Please describe the issue you're having
If you accept the answer, please mark the topic as [SOLVED] by clicking the tick.

Moderators: RussH, cptr13

Forum rules: Just please remember to play nicely once you walk through the door. You can disagree with us, or any other commenters in this forum, but respect our space and keep your comments directed to the topic at hand.
#5919
First of all, thank you for the great work! It's a splendid piece of software.

To the point. I followed these instructions during installation:
https://documentation.opencats.org/inst ... -on-ubuntu

I don't know anything about coding and I can't seem to work out the encoding during uploading files to candidate profile, although I had a bit of a success.
Mind you, all the OCR tools work just fine on the server when I check them. The encoding is fine (UTF-8) and all characters are correctly recognized. Database is set utf8mb4.

At default installation I got incomprehensible results with all MIME types, but I managed to get it right for pdftotxt.

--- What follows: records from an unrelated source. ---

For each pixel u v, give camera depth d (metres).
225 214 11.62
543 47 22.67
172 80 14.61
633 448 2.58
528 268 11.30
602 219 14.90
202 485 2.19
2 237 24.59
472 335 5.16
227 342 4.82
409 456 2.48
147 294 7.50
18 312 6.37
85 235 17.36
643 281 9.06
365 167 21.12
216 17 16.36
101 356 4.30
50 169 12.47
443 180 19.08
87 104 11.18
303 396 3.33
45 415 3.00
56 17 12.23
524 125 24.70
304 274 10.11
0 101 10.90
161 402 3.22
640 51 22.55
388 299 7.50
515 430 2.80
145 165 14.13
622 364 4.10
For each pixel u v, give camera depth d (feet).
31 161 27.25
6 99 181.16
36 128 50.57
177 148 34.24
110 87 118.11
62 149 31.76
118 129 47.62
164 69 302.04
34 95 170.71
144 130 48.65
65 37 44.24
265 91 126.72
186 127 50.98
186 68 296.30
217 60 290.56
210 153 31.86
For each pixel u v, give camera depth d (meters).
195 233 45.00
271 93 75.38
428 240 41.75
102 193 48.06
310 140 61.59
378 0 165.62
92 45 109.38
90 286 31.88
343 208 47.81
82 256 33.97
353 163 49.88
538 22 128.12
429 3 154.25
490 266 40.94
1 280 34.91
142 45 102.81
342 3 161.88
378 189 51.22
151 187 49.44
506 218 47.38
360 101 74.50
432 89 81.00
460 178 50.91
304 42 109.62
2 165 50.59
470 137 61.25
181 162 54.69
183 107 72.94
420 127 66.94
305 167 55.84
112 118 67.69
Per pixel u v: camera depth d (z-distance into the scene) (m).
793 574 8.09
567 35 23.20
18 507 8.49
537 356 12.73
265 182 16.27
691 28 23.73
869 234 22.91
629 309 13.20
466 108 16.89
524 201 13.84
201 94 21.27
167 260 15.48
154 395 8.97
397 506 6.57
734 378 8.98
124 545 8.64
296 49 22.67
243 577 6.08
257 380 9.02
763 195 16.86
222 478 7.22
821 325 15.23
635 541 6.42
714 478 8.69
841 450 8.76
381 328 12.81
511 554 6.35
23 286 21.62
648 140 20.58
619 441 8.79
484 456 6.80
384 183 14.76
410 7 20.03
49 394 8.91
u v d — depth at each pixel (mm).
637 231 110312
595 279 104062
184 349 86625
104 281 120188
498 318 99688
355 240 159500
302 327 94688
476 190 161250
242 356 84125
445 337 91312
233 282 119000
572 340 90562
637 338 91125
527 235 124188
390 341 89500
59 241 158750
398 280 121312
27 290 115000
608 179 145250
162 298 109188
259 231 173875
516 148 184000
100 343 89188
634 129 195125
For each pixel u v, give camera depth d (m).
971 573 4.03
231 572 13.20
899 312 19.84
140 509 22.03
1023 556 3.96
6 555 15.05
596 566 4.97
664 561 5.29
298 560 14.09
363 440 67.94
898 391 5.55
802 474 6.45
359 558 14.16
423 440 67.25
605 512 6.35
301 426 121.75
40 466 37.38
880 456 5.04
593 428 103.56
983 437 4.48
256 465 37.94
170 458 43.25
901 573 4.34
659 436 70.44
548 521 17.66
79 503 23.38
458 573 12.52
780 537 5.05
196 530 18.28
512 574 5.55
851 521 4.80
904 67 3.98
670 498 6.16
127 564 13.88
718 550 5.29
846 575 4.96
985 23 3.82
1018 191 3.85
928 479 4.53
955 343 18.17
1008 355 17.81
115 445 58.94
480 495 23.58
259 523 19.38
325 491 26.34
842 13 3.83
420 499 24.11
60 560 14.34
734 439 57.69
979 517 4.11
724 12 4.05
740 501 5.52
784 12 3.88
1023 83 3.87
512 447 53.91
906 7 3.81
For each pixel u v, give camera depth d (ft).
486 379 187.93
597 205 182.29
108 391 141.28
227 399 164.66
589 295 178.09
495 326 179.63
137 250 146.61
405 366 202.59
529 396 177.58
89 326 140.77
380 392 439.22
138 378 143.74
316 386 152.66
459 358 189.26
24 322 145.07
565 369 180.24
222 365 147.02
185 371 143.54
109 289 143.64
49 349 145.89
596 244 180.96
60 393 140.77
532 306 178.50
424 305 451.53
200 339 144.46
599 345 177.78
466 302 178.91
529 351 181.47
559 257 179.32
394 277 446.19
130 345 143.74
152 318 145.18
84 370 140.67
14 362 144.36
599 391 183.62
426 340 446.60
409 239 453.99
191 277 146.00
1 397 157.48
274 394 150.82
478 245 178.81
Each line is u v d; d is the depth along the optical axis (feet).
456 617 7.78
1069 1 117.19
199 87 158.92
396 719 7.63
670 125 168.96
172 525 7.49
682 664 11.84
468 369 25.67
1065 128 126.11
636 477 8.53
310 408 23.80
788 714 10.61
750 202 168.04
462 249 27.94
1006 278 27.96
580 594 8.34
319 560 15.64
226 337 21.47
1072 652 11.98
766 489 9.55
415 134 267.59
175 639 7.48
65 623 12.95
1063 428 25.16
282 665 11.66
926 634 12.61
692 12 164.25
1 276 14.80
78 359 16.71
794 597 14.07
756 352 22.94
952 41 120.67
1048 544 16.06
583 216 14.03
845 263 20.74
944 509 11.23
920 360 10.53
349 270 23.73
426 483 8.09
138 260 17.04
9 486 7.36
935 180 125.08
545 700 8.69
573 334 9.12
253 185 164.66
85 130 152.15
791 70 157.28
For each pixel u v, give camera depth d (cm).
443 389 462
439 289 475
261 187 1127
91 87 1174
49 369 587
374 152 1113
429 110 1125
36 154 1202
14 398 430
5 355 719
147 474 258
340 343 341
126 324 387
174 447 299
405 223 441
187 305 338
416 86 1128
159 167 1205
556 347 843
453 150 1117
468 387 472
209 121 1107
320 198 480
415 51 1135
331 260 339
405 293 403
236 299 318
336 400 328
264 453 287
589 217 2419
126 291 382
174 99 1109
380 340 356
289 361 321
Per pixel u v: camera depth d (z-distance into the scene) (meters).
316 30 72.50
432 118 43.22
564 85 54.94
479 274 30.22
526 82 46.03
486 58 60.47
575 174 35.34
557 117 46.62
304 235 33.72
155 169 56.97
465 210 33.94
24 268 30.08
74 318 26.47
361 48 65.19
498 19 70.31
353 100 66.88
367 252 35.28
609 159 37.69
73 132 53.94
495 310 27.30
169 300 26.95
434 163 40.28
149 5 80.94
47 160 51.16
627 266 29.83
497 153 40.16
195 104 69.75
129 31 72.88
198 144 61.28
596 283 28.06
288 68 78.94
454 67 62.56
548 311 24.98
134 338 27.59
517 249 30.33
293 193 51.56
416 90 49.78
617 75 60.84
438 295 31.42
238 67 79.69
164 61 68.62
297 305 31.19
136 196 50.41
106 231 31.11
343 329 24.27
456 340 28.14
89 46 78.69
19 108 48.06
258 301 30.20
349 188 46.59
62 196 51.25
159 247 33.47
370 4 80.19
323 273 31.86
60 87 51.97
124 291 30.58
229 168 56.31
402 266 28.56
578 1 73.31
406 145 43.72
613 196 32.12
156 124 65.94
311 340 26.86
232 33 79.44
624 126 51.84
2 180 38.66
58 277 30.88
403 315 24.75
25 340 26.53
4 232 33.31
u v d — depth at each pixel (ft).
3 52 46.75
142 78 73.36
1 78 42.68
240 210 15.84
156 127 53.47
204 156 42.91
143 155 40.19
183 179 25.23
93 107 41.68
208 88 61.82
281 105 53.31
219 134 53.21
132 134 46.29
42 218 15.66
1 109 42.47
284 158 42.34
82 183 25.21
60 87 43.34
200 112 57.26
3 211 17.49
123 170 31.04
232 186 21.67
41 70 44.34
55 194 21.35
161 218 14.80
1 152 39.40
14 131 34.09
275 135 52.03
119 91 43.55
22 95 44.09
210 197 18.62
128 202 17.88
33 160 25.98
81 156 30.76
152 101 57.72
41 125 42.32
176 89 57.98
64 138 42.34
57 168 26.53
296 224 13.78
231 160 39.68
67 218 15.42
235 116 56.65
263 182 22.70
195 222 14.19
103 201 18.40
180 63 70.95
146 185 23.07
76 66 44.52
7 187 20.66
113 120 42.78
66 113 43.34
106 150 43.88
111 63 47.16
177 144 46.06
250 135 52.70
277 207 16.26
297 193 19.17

I edited DocumentToText.php:
Code: Select all
            case DOCUMENT_TYPE_PDF:
                if (PDFTOTEXT_PATH == '')
                {
                    $this->_setError('The PDF format has not been configured.');
                    return false;
                }

                $nativeEncoding = 'ISO-8859-1';
                $convertEncoding = false;
                $command = '"'. PDFTOTEXT_PATH . '" -layout ' . $escapedFilename . ' -';
                break;

            case DOCUMENT_TYPE_HTML:
                if (HTML2TEXT_PATH == '')
                {
                    $this->_setError('The HTML format has not been configured.');
                    return false;
                }

                $nativeEncoding = 'ISO-8859-1';
                $convertEncoding = false;

                if (SystemUtility::isWindows())
                {
                    $command = 'TYPE ' . $escapedFilename . ' | "'. HTML2TEXT_PATH . '" -nobs ';
                }
                else
                {
                    $command = '"'. HTML2TEXT_PATH . '" -nobs ' . $escapedFilename;
                }
                break;
I simply changed all 'ISO-8859-1' to 'UTF-8'.
After that all PDFs began to be recognized perfectly.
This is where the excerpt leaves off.